The next day, the NSW Department of Primary Industries went further, estimating the area of rice-growing land would be 20 to 30 per cent of last year’s.
“This is an incredible climatic event, the worst drought in recorded history, and we’ve got the joy of living through it,” said the president of the Ricegrowers Association of Australia, Laurie Arthur. “There’s not going to be more than a quarter of last year’s production.”

Even if you ignore the strong possibility that the greenhouse effect is starting to have transformative effects on climate (a largish “if”), Australia still, astonishingly doesn’t get the fact that “drought” (by definition supposedly an extraordinary event) is a normal part of the Australian climate.

I’m reminded of an expert I interviewed many years ago who said the only sustainable “farming” in Australia would be to turn nearly all of it over to the kangaroos and harvest the meat from them.

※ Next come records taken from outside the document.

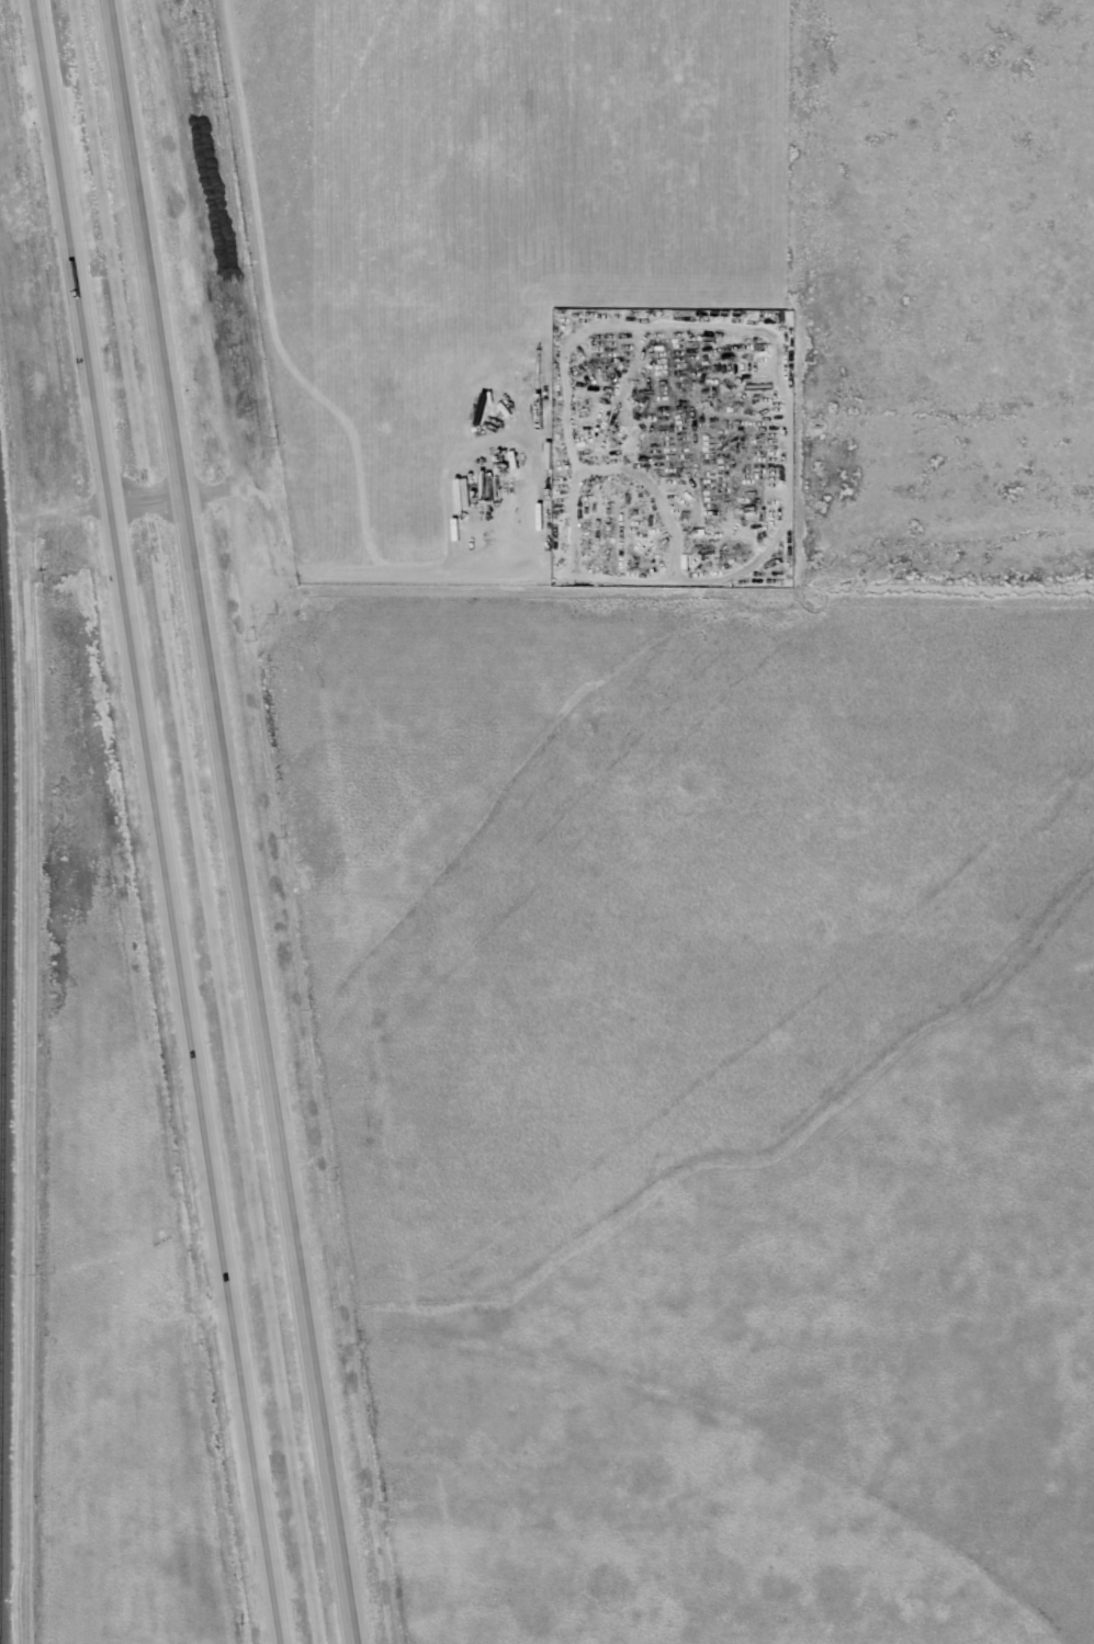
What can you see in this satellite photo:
road: (139, 246)
road: (73, 251)
road: (253, 491)
road: (143, 497)
road: (412, 570)
railway: (2, 974)
road: (262, 1068)
road: (196, 1073)

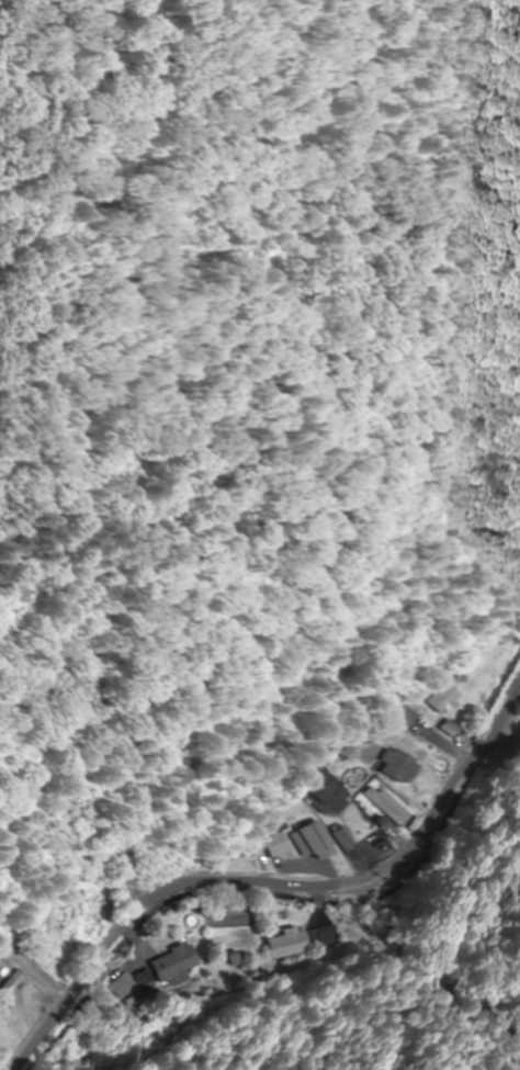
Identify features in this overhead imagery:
building: (480, 664)
building: (446, 700)
building: (413, 715)
building: (401, 767)
building: (330, 793)
building: (389, 806)
building: (347, 839)
building: (316, 842)
building: (278, 846)
road: (292, 888)
building: (326, 937)
building: (287, 943)
building: (174, 963)
building: (123, 986)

Except that won’t go a long way towards feeding 20 million people.

Medieval Muslim philosophy

Particularly interesting In Our Time this morning on the 12th-century Islamic philosopher Averroes (Ibn Rushd), who lived in a time of an interllectual flowering of Western Islam (he was born in Cordoba) and was important in the transmission of Aristotle to the Latin-speaking world.

Definitely worth a listen – available in podcast or for listening on your computer.

Tory conniptions

You wouldn’t want to take Davd Cameron’s soft, cuddly Tory party at face value – I know some of the people behind him, who are definitely neither soft nor cuddly, and definitely very pro-American – but he certain has convinced some members of the own party and some of its natural supporters.

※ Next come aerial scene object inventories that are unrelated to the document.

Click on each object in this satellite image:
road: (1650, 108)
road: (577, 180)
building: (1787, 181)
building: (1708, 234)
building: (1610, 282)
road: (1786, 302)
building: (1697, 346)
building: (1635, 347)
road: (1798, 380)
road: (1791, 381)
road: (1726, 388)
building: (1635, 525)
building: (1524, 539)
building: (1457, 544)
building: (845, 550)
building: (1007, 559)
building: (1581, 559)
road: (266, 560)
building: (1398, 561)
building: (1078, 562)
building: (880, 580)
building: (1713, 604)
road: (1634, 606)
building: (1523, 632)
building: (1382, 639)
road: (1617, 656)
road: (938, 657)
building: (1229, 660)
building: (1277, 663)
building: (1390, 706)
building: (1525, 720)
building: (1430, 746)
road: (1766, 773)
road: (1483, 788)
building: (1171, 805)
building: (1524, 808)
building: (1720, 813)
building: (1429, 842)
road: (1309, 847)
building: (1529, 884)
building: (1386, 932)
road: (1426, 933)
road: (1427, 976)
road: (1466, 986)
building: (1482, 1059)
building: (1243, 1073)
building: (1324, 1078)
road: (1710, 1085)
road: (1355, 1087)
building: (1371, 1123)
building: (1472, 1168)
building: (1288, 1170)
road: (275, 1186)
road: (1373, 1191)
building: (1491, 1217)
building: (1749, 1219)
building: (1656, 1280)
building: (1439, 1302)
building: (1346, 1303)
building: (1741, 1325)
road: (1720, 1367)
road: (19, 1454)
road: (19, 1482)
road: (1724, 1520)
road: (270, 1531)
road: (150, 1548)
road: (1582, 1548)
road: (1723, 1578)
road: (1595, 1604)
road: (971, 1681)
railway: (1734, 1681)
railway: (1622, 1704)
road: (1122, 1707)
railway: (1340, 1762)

Anatole Kaletsky is horrified by his apparent tax-and-tax approach (the cynic in me thinks that Cameron’s spin docs will be very, very happy about this piece, in their desperate struggle for the “middle ground”) and you can see the Telegraph visibly gulping as it writes the headline Cameron kills Tory taboos on gays and single parents.

Interesting times in politics, when the Tories are definitely positioning themselves to the left of Labour on many issues. Then again that’s the only bit of the middle ground left, so far to the right is Tony Blair.

Nothing like a good cup of tea

Another interesting example of science “proving” the truth of “old wives’ tales” – a nice cup of tea does help to deal with stress. (In a genuine double-blind trial tested against a tea-like placebo.)

“Tea is chemically very complex, with many different ingredients such as catechins, polyphenols, flavonoids and amino acids. All have been found to have effects on neurotransmitters in the brain, but we cannot tell from this research which ones produced the differences.”
He added: “Although it does not appear to reduce the actual levels of stress we experience, tea does seem to have a greater effect in bringing stress hormone levels back to normal.
“This has important health implications, because slow recovery following acute stress has been associated with a greater risk of chronic illnesses such as coronary heart disease.”

Carnival time …

The 8th Carnival Against Sexual Violence is on Abyss2hope: A rape survivor’s zigzag journey into the open.

And the First Carnival of African Women is on African Women’s Blog.

And don’t forget the Carnival of Feminists is coming up fast on F-words. Deadline for nominations is Friday.

That’s also the deadline for the first Carnival of Disability Blogs, set up by Penny, who often contributes suggestions for my Friday Femmes Fatales.